I think that when people think of Tokyo they think of Ginza. They think of the flashy lights, big city, stores upon stores and restaurants upon restaurants. The central district of Ginza has been among Tokyo’s most popular places to be.
When I was living in Tokyo I within walking distance to Ginza so I often found myself here after work with friends or just walking around. Even the place where I cut my hair was in Ginza (and it wasn’t over the top expensive at all).
But you do see a lot of tourist when you visit Ginza. I have friends who go to other places to shop because the streets are often filled with foreigners and most of the stores are expensive.

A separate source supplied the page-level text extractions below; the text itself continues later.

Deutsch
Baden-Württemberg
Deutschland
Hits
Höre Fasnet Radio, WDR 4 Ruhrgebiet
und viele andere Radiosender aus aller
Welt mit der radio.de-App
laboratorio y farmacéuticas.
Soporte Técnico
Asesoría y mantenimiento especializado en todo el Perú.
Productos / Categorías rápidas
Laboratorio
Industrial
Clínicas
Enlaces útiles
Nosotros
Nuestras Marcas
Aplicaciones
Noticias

One of my favourite places in Ginza is a bakery (or パン屋) called Kimuraya. The bakery is known for their most popular sweetened bun called Anpan. It has a sweet red bean paste inside the bun and almost any bakery you see in Tokyo will make one, but I think they do it the best. It’s a sweet bread so I often find myself eating it as a snack or dessert.

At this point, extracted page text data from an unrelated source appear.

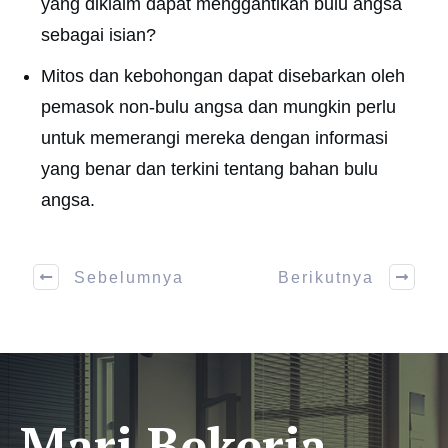
yang diklaim dapat menggantikan bulu angsa
sebagai isian?
Mitos dan kebohongan dapat disebarkan oleh
pemasok non-bulu angsa dan mungkin perlu
untuk memerangi mereka dengan informasi
yang benar dan terkini tentang bahan bulu
angsa.
Sebelumnya
Berikutnya
Mari Bekerja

My favourite is the plain and simple Anpan, with nothing extra inside or outside. The bakery has created different flavours by adding ingredients like brown sugar or poppy seeds on the outside of the bun. Aside from the red bean paste, I’ve also tried Kuri Anpan (kuri = chestnut). It’s a white, creamy colour and has a completely different taste which is also quite good! I think if it is your first time trying Anpan you might find the sweet and savory mix quite interesting (hopefully in a good way for you). Prices range from 150-200 ¥ per bread.
Address: 4-5-7 Ginza, Chuo-ku, Tokyo
Nearest train station: Tokyu Metro Ginza (1 min walk)
Website: http://www.kimuraya-sohonten.co.jp/ (in Japanese only)
Credit Card: No
It was nostalgic walking familiar streets and places. Yurakucho (有楽町), where I walked to next, is the neighbourhood between Ginza and Hibiya Park. I actually like this area more than Ginza, finding it more reflective of some of the unique things Tokyo has to offer. While high fashion name brands can be found anywhere in the world – it’s the stores like Bic Camera (largest electronic store in Tokyo) or the largest Muji in eastern Japan; and the unique authentic izakaya and yakitori places tucked in underneath the rail way tracks and around the brick walls make Tokyo special. I think it’s the hustling and bustling restaurant culture that makes this area more appealing to me. It’s something else to see it at night. There are restaurants side-by-side under the tracks of the JR Line and you see crowds of Tokyo businesspeople occupy the streets at night.